Provided material START

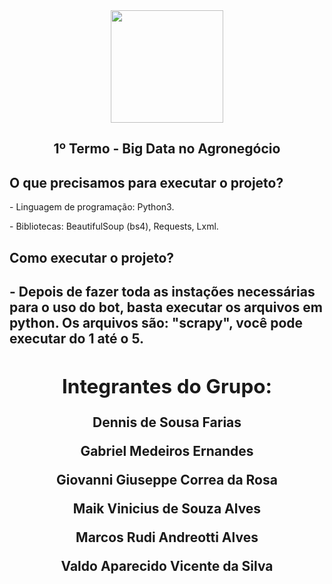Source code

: <div align="center">
  <img height="180em" src="https://user-images.githubusercontent.com/77415161/169929423-b82f3ce6-a482-4d7b-b167-991c83856fd8.png"/>
</div>

<div align="center">
  <h2>
    1º Termo - Big Data no Agronegócio
  </2>
</div>

<h2>
  O que precisamos para executar o projeto?
</h2>
<p> 
  - Linguagem de programação: Python3.
</p>
<p>
  - Bibliotecas: BeautifulSoup (bs4), Requests, Lxml.
</p>
  
<h2>
  Como executar o projeto?
<h2>
<p>
  - Depois de fazer toda as instações necessárias para o uso do bot, basta executar os arquivos em python.
    Os arquivos são: "scrapy", você pode executar do 1 até o 5. 
</p> 

<div align="center">
   <h2>
     Integrantes do Grupo:
   </h2>
     <p>Dennis de Sousa Farias</p>
     <p>Gabriel Medeiros Ernandes</p>
     <p>Giovanni Giuseppe Correa da Rosa</p>
     <p>Maik Vinicius de Souza Alves</p>
     <p>Marcos Rudi Andreotti Alves</p>
     <p>Valdo Aparecido Vicente da Silva</p>
</div>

Provided material END

Copy these lines with the text unchanged, and leave the pictures out of your answer.

Source code

: <div align="center">
  <img height="180em" src="https://user-images.githubusercontent.com/77415161/169929423-b82f3ce6-a482-4d7b-b167-991c83856fd8.png"/>
</div>

<div align="center">
  <h2>
    1º Termo - Big Data no Agronegócio
  </2>
</div>

<h2>
  O que precisamos para executar o projeto?
</h2>
<p> 
  - Linguagem de programação: Python3.
</p>
<p>
  - Bibliotecas: BeautifulSoup (bs4), Requests, Lxml.
</p>
  
<h2>
  Como executar o projeto?
<h2>
<p>
  - Depois de fazer toda as instações necessárias para o uso do bot, basta executar os arquivos em python.
    Os arquivos são: "scrapy", você pode executar do 1 até o 5. 
</p> 

<div align="center">
   <h2>
     Integrantes do Grupo:
   </h2>
     <p>Dennis de Sousa Farias</p>
     <p>Gabriel Medeiros Ernandes</p>
     <p>Giovanni Giuseppe Correa da Rosa</p>
     <p>Maik Vinicius de Souza Alves</p>
     <p>Marcos Rudi Andreotti Alves</p>
     <p>Valdo Aparecido Vicente da Silva</p>
</div>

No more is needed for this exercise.